Many still had active sexual lives and wanted a long-term relationship. Some had found partners and had children; one woman was lesbian and one man was gay.

Dr Johnson said the understandable anxieties of carers and families of disabled people often led them to deny sexuality was an issue or to try to prevent sexual activity. This violated human rights and drove the behavior underground.

“That doesn’t just happen to people with disabilities; it happens to the young and to the elderly, too,” she said. “People who have been married for 50years are often separated if they have to enter nursing homes.

“But for people with disabilities, the surveillance is life-long. Service providers and families are very concerned about safety and protection, which is of course legitimate. But the problem is the way it is often managed; people didn’t let them have information for fear it might lead to experimentation, or sometimes disabled people were just told, `This is not part of your life.”‘

Some disabled women were forbidden sex because of concerns about pregnancy, Dr Johnson said. “Some of them said, `Well, my mum didn’t want to have to raise another child and she thought she would (if I had sex),’ or `Mum thought if I had a child it would be like me.”‘

Janice Slattery and Amanda Hiscoe, who both have an intellectual disability, were members of the reference group advising researchers (they were not among those interviewed for the study).
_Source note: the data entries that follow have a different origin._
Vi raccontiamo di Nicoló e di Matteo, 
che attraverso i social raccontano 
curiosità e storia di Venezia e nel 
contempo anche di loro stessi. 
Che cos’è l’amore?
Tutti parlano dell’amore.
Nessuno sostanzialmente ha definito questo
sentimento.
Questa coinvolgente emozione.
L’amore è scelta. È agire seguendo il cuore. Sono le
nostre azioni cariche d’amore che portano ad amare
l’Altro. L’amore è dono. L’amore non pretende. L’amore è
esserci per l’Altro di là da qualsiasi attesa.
Mrs Slattery agreed that carers have to learn that “people do have their own freedom as well as being protected. There’s too much protection. They don’t get the correct information to protect them from sex, and they have to learn the hard way and that can be scary for them.”

Mrs Hiscoe said she hoped the project would force the rest of the community to take off “the horse’s glasses” (blinkers) they wear when looking at people with disabilities and realise “they deserve the same respect and same dignity and same rights
as being the very so-called normal people”.

The best outcome, said Mrs Slattery, who has been married for 15years, would be for a more open approach to “give other people with disabilities the opportunity to achieve what we’ve achieved; a happy marriage”.

The study recommended that services for disabled people develop policies in human relationships and sexuality, and that professional carers, families and people with disabilities be offered education about the issues.

The report was funded by the Victorian Health Promotion Foundation and will be launched today by the Minister for Human Services, Christine Campbell.